Required work:
Copy all of the lines below word for word, leaving out the pictures.

--- begin Data to use ---

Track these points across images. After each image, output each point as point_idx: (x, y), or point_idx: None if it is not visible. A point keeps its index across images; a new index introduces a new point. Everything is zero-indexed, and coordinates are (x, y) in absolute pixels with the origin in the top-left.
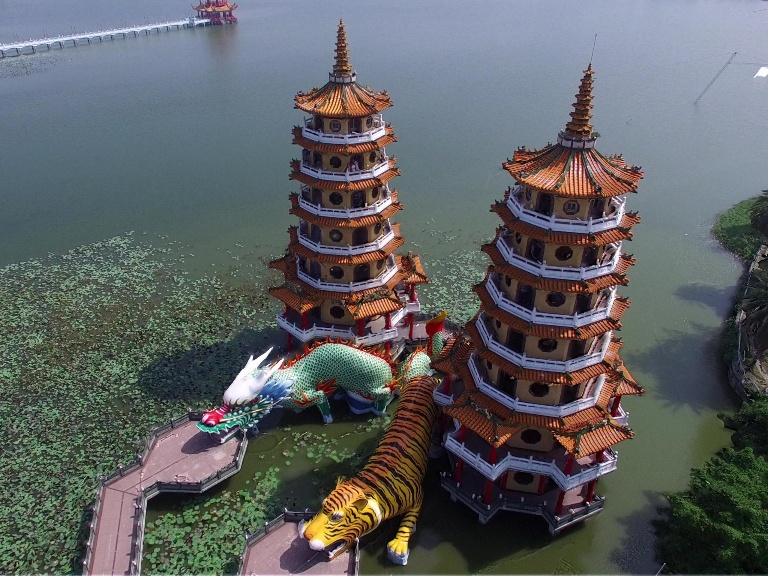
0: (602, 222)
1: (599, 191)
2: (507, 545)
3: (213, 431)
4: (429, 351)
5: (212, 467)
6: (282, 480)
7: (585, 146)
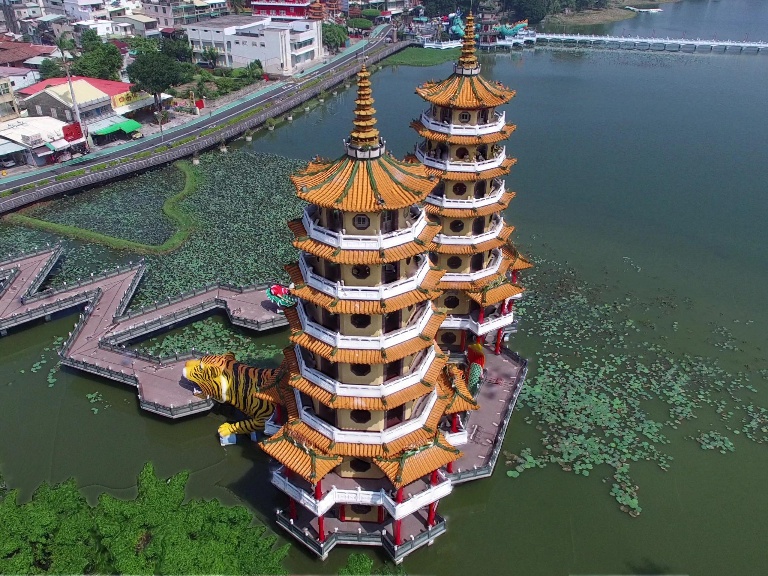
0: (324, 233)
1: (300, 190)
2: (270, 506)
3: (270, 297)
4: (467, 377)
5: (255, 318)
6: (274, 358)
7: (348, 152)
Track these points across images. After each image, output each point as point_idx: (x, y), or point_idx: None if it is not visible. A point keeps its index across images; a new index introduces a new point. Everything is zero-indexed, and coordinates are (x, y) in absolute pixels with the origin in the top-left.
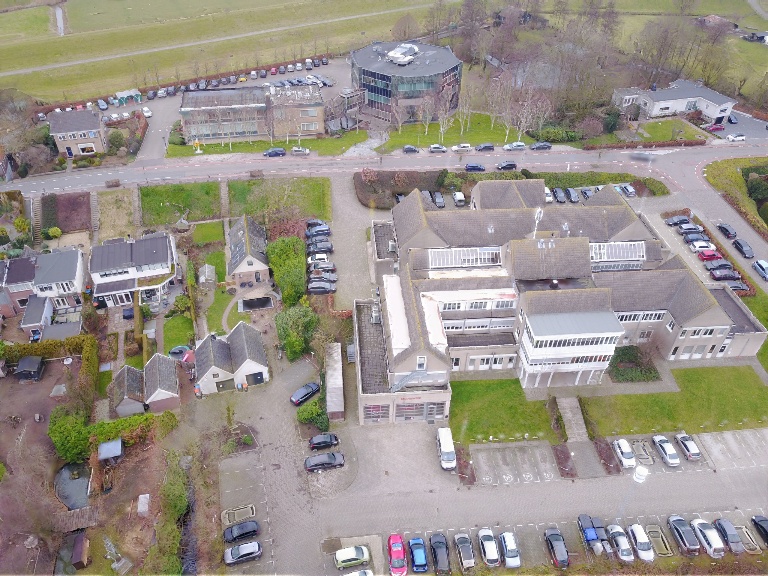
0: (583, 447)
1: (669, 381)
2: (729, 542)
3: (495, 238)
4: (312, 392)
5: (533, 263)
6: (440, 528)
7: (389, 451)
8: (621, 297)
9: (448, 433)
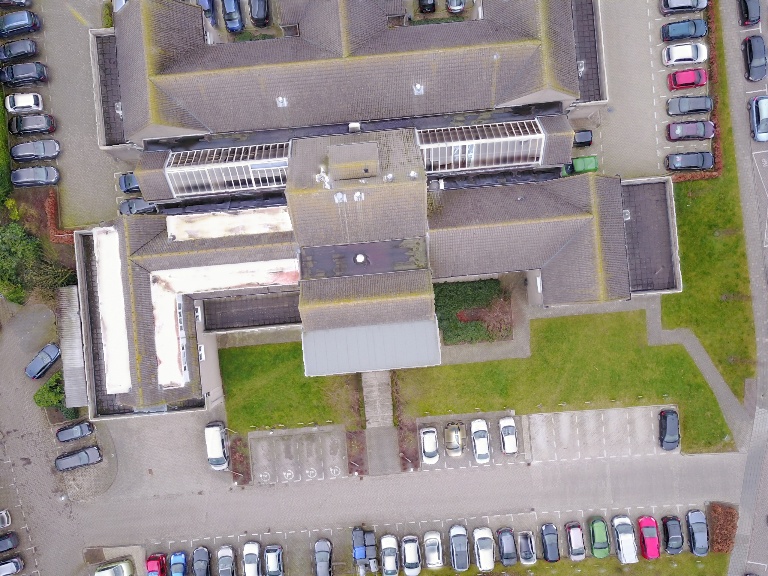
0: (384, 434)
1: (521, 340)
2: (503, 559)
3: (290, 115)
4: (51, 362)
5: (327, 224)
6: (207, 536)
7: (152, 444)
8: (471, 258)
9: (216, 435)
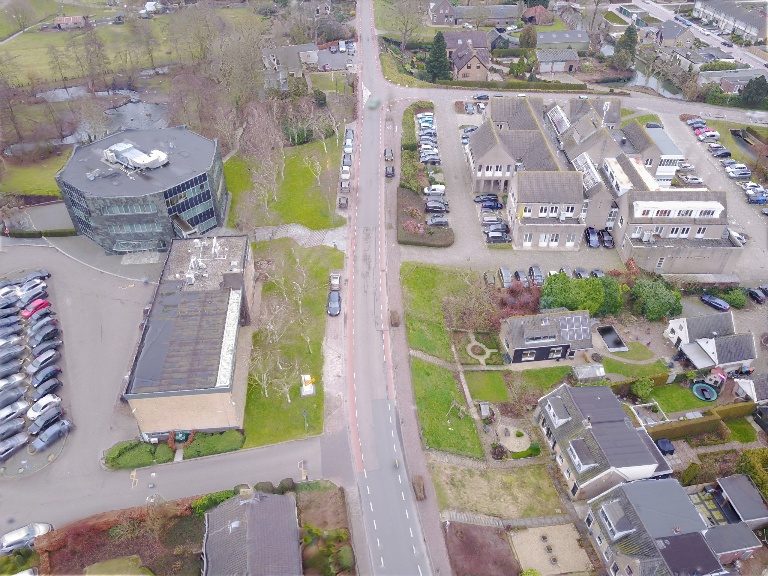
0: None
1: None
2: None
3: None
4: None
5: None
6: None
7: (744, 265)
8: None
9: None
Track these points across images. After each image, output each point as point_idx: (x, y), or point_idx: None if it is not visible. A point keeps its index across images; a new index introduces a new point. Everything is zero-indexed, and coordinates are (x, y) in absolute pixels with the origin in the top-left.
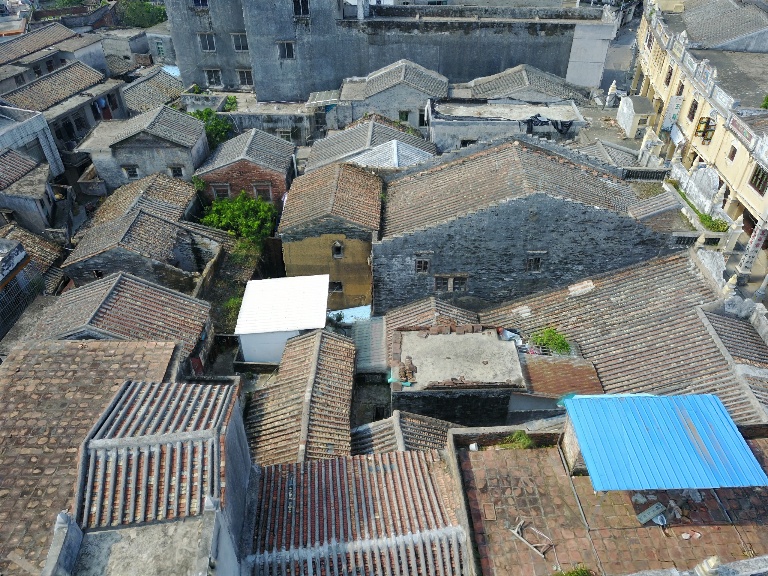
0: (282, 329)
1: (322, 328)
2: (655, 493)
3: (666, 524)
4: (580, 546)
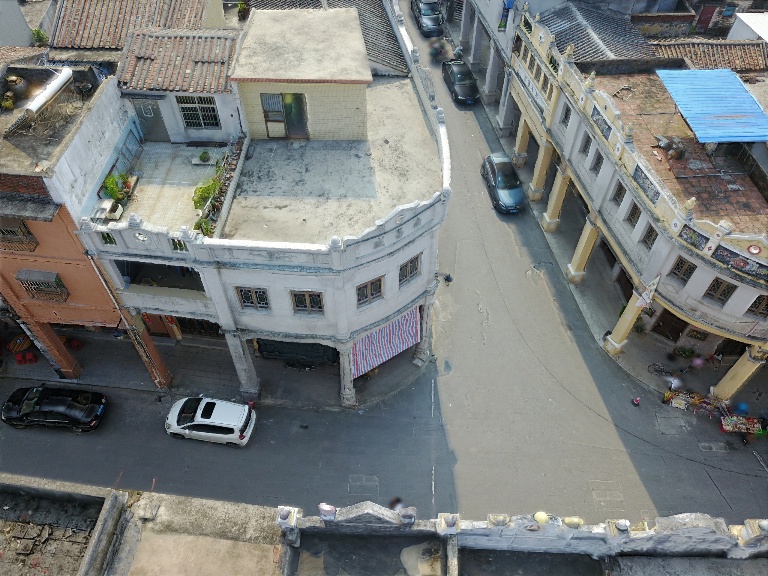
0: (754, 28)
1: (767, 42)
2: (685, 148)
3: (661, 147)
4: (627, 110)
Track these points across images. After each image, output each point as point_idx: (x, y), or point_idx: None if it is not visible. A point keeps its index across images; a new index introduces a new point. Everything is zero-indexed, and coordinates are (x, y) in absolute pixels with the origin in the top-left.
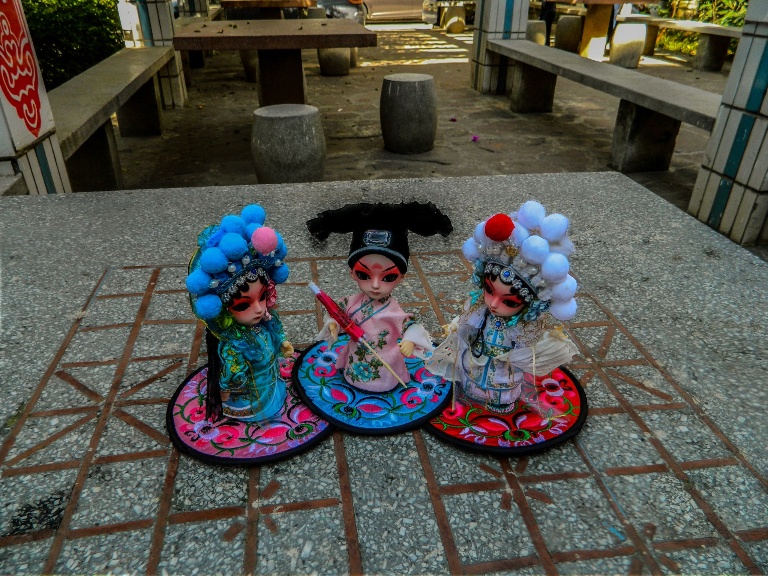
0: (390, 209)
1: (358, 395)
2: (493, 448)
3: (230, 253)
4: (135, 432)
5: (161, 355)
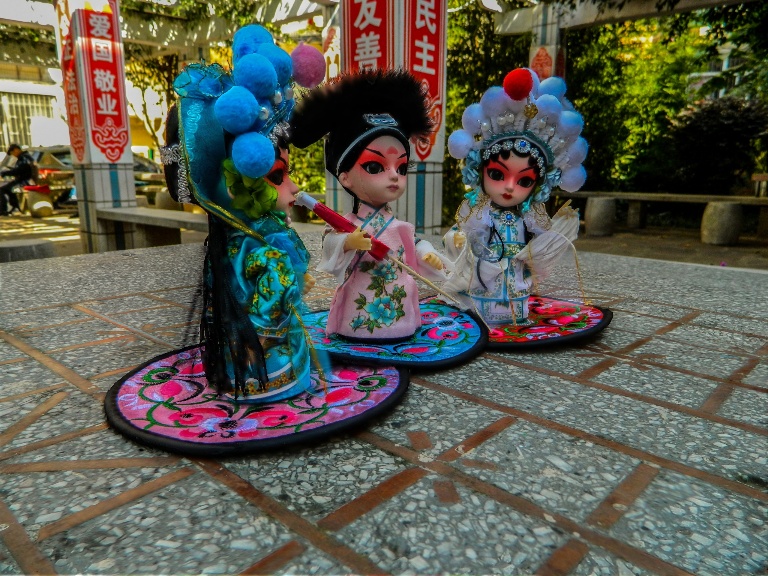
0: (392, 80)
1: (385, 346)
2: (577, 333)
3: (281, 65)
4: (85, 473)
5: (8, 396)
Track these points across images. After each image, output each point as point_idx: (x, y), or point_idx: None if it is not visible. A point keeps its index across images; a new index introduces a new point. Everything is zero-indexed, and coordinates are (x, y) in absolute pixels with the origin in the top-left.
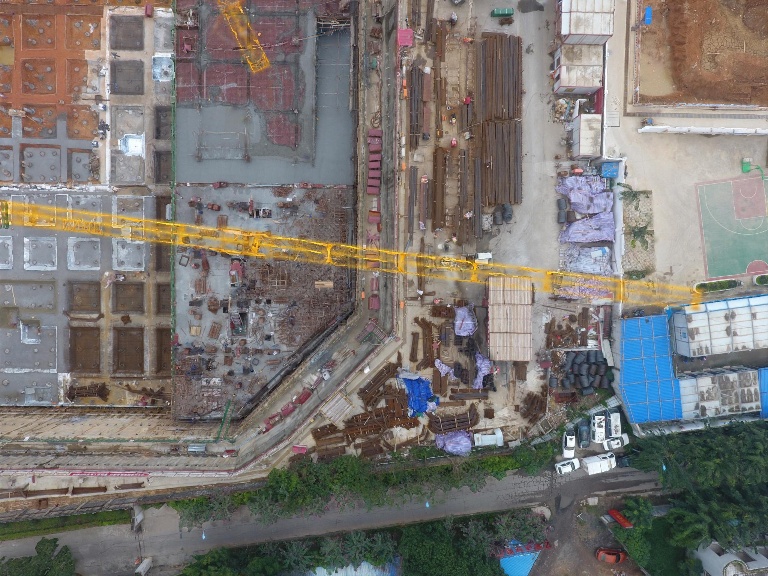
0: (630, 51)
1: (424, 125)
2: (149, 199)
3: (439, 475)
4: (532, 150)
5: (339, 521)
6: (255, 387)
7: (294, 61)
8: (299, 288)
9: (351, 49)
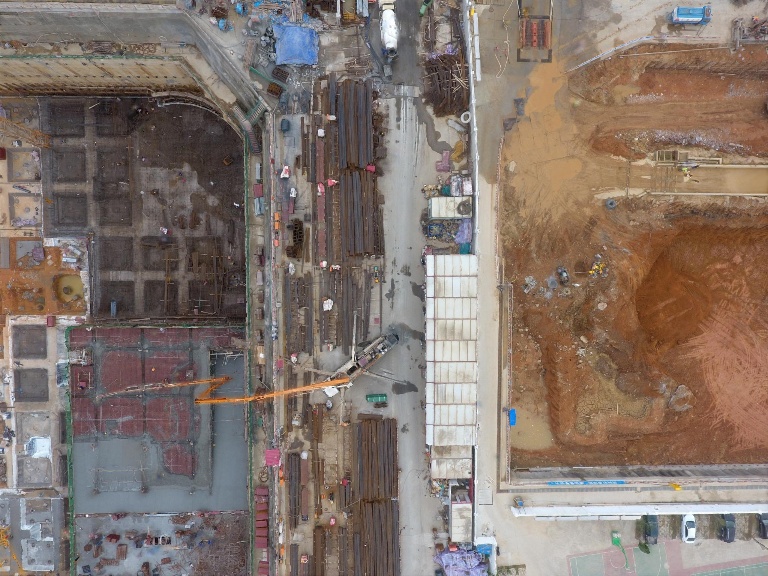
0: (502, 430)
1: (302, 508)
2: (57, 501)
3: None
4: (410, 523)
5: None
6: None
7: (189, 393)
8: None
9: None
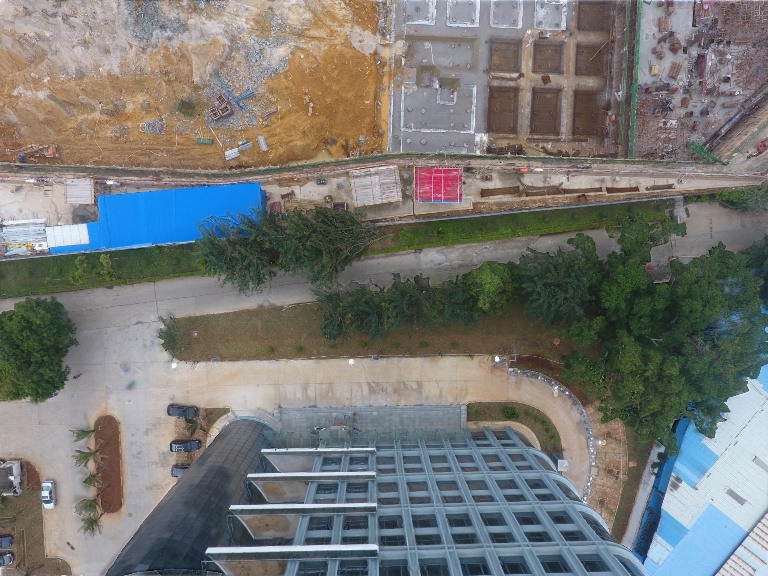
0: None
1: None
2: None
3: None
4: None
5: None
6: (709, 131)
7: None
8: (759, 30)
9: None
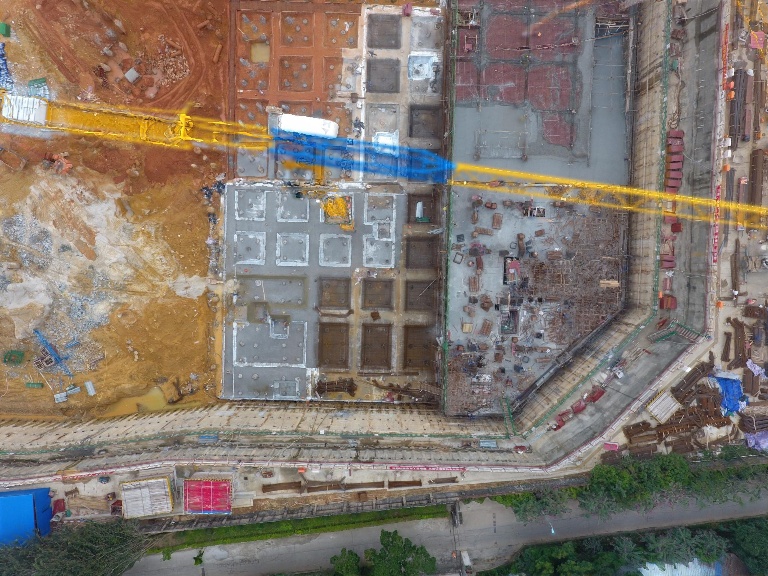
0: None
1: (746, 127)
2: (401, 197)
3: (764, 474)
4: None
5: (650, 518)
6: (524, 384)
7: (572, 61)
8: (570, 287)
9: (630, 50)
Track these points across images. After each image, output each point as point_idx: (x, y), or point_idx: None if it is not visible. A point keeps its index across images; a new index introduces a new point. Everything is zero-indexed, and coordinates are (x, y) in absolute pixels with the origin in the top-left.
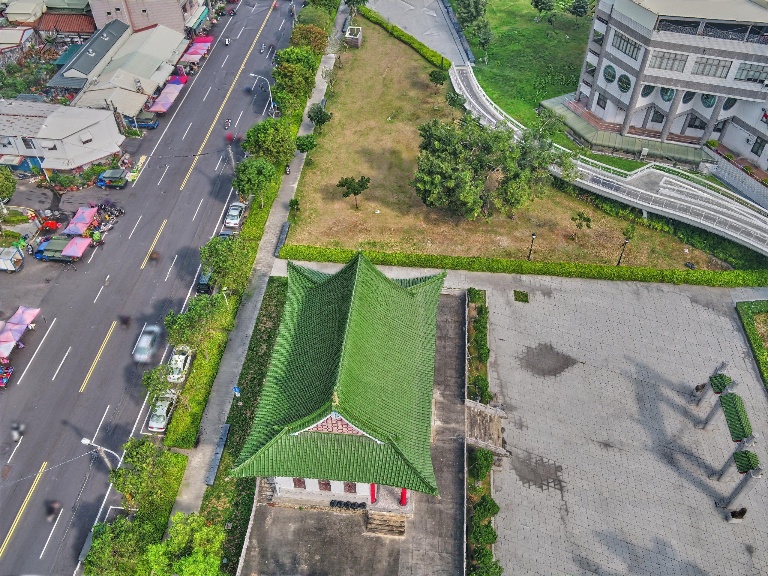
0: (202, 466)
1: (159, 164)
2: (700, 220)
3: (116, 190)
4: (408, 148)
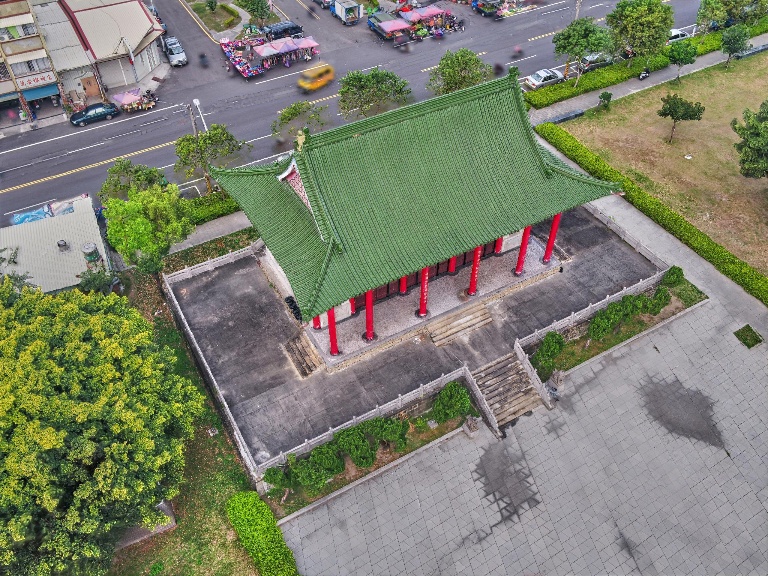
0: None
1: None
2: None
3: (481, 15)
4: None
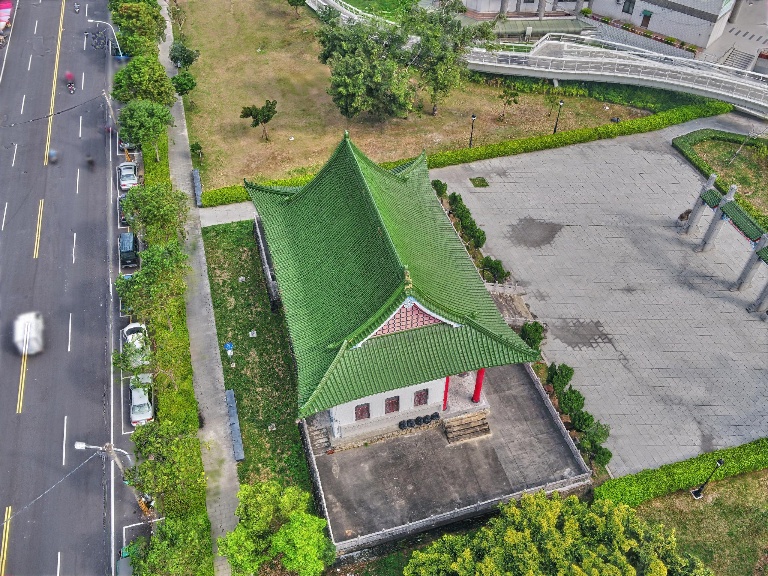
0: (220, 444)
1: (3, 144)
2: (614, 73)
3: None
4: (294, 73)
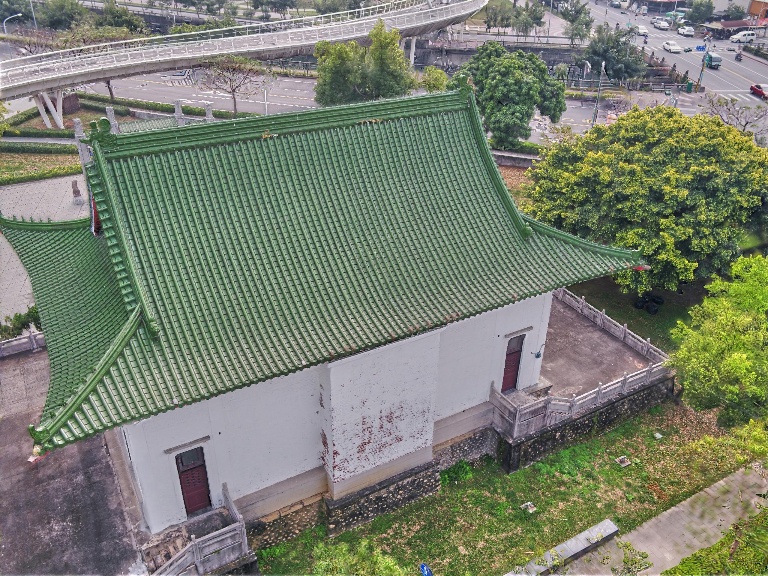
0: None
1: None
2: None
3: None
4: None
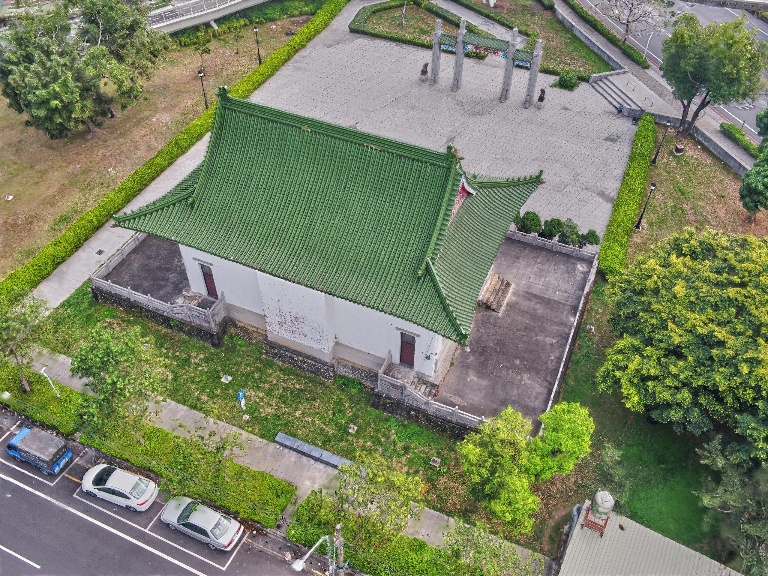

--- end Data to use ---

Full answer:
Track these points across images. After each image, output each point as point_idx: (x, y), or point_idx: None if it is not visible. A point keeps its index across images; a new index introduces a new point. Everything is zero-indexed, and coordinates are (x, y) in absolute pixels with the origin in the top-left.
0: (602, 222)
1: (599, 191)
2: (507, 545)
3: (213, 431)
4: (429, 351)
5: (212, 467)
6: (282, 480)
7: (585, 146)
0: (324, 233)
1: (300, 190)
2: (270, 506)
3: (270, 297)
4: (467, 377)
5: (255, 318)
6: (274, 358)
7: (348, 152)
Track these points across images. After each image, output each point as point_idx: (x, y), or point_idx: None if it is not visible. A point keeps its index across images; a new index introduces a new point. Everything is zero-indexed, and coordinates are (x, y) in absolute pixels with the origin in the top-left.
0: (583, 447)
1: (669, 381)
2: (729, 542)
3: (495, 238)
4: (312, 392)
5: (533, 263)
6: (440, 528)
7: (389, 451)
8: (621, 297)
9: (448, 433)
0: (384, 434)
1: (521, 340)
2: (503, 559)
3: (290, 115)
4: (51, 362)
5: (327, 224)
6: (207, 536)
7: (152, 444)
8: (471, 258)
9: (216, 435)
0: None
1: None
2: None
3: None
4: None
5: None
6: None
7: (744, 265)
8: None
9: None
Track these points across images. After each image, output each point as point_idx: (x, y), or point_idx: None if it is not visible. A point keeps its index across images; a new index introduces a new point. Everything is zero-indexed, and coordinates are (x, y) in absolute pixels with the origin in the top-left.
0: (282, 329)
1: (322, 328)
2: (655, 493)
3: (666, 524)
4: (580, 546)
0: (754, 28)
1: (767, 42)
2: (685, 148)
3: (661, 147)
4: (627, 110)
Track these points across images. After each image, output each point as point_idx: (x, y), or point_idx: None if it is not visible. A point keeps its index across images; a new index introduces a new point. Everything is zero-indexed, and coordinates are (x, y) in absolute pixels with the origin in the top-left.
0: (390, 209)
1: (358, 395)
2: (493, 448)
3: (230, 253)
4: (135, 432)
5: (161, 355)
0: (392, 80)
1: (385, 346)
2: (577, 333)
3: (281, 65)
4: (85, 473)
5: (8, 396)
Track these points across images. After each image, output each point as point_idx: (x, y), or point_idx: None if it is not visible. A point keeps its index across images; a new index introduces a new point. Everything is zero-indexed, and coordinates are (x, y) in absolute pixels with the origin in the top-left.
0: (630, 51)
1: (424, 125)
2: (149, 199)
3: (439, 475)
4: (532, 150)
5: (339, 521)
6: (255, 387)
7: (294, 61)
8: (299, 288)
9: (351, 49)
0: (502, 430)
1: (302, 508)
2: (57, 501)
3: None
4: (410, 523)
5: None
6: None
7: (189, 393)
8: None
9: None
0: None
1: None
2: None
3: None
4: None
5: None
6: (709, 131)
7: None
8: (759, 30)
9: None
0: None
1: (746, 127)
2: (401, 197)
3: (764, 474)
4: None
5: (650, 518)
6: (524, 384)
7: (572, 61)
8: (570, 287)
9: (630, 50)
Track these points across images. After each image, output each point as point_idx: (x, y), or point_idx: None if it is not visible. A point keeps its index across images; a new index introduces a new point. Everything is zero-indexed, and coordinates are (x, y) in absolute pixels with the origin in the top-left.
0: (202, 466)
1: (159, 164)
2: (700, 220)
3: (116, 190)
4: (408, 148)
0: None
1: None
2: None
3: (481, 15)
4: None
0: (220, 444)
1: (3, 144)
2: (614, 73)
3: None
4: (294, 73)
0: None
1: None
2: None
3: None
4: None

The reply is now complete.